Within blogs and wikis it is equally important to know where content is coming form. At the Enterprise 2.0 event I attended in Boston several weeks ago, the issue of trust was raised more than once. How does one know they can rely on the content? This is why I have never been a fan of anonymous postings to a blog or wiki. Is the source credible? Does the opinion belong to someone for whom you have respect and confidence?

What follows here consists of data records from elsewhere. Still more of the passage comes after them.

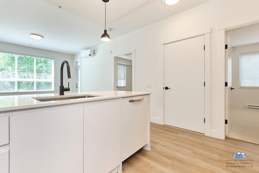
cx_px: 130
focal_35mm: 15
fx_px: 108
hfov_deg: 100.4
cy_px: 86
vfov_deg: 77.4
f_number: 8
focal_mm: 10
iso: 200
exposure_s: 1/4
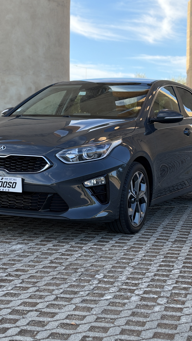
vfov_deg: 31.0
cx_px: 65
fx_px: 616
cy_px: 149
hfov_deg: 17.7
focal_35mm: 68
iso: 80
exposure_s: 1/1091
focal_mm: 6.93
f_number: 1.8
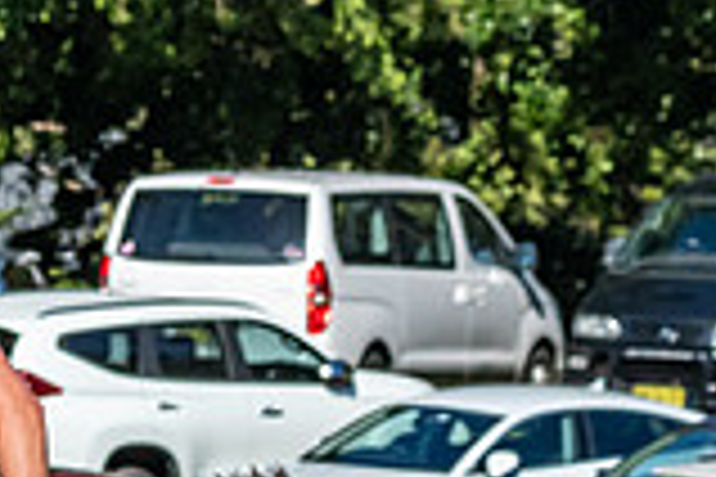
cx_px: -349
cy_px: 408
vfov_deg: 1.3
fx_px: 21876
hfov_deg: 1.9
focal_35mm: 1100
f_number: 10
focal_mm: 190
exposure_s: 1/5000
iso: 800
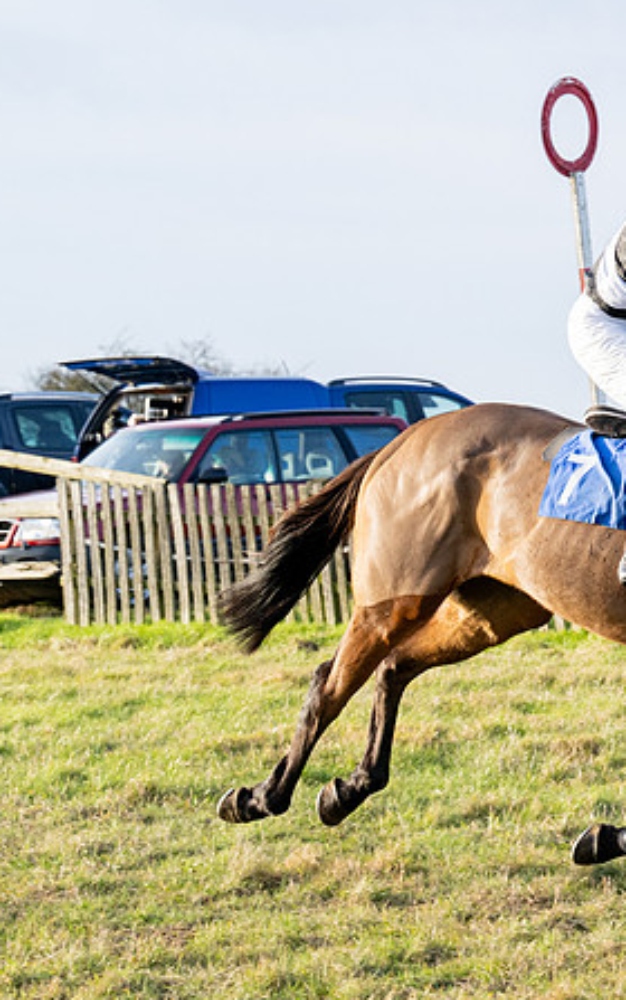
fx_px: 4251
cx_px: 935
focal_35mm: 156
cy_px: 508
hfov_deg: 8.2
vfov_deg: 13.4
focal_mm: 70
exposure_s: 1/1250
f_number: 5
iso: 400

Lastly, general business e-documents, (e.g. web files, Word files, PDF files, e-mails, etc.) need to be authenticated as well. In yesterday's blog I spoke of a television show in which research was performed on an antique documents. The legitimacy of the document (i.e. did Thomas Jefferson actually sign it, and was the signature placed at the time he was President?) had to be validated in order to establish legitimacy (and in this case cash value) to the document. In the digital age validation and authentication are paramount. Too many techniques are available to alter so called original content, including false endorsements and back/post dating. Good records management policy can help in these cases, but the tools applied to validation and authentication have to be as versatile and powerful as the authoring/editing tools of today. Business e-records must be able to prove authenticity, even at various points in time (e.g. the electronic version of did Thomas Jefferson really "sign" this, at what time was his signature applied and has the content of the document in any way been modified since his signature). Because there is the capability to alter electronic files and time stamps, the approach used must be beyond repudiation in order to be admissible and reliable. The case law regarding this is mounting (among the best most recent examples is Lorraine v. Markel Am.Ins. Co.) Establishing content security that goes beyond repudiation is quickly becoming a requirement for any comprehensive corporate strategy, and as such is a topic that will receive ample coverage in The AIIM Market IQ on Content Security, scheduled for publication in October.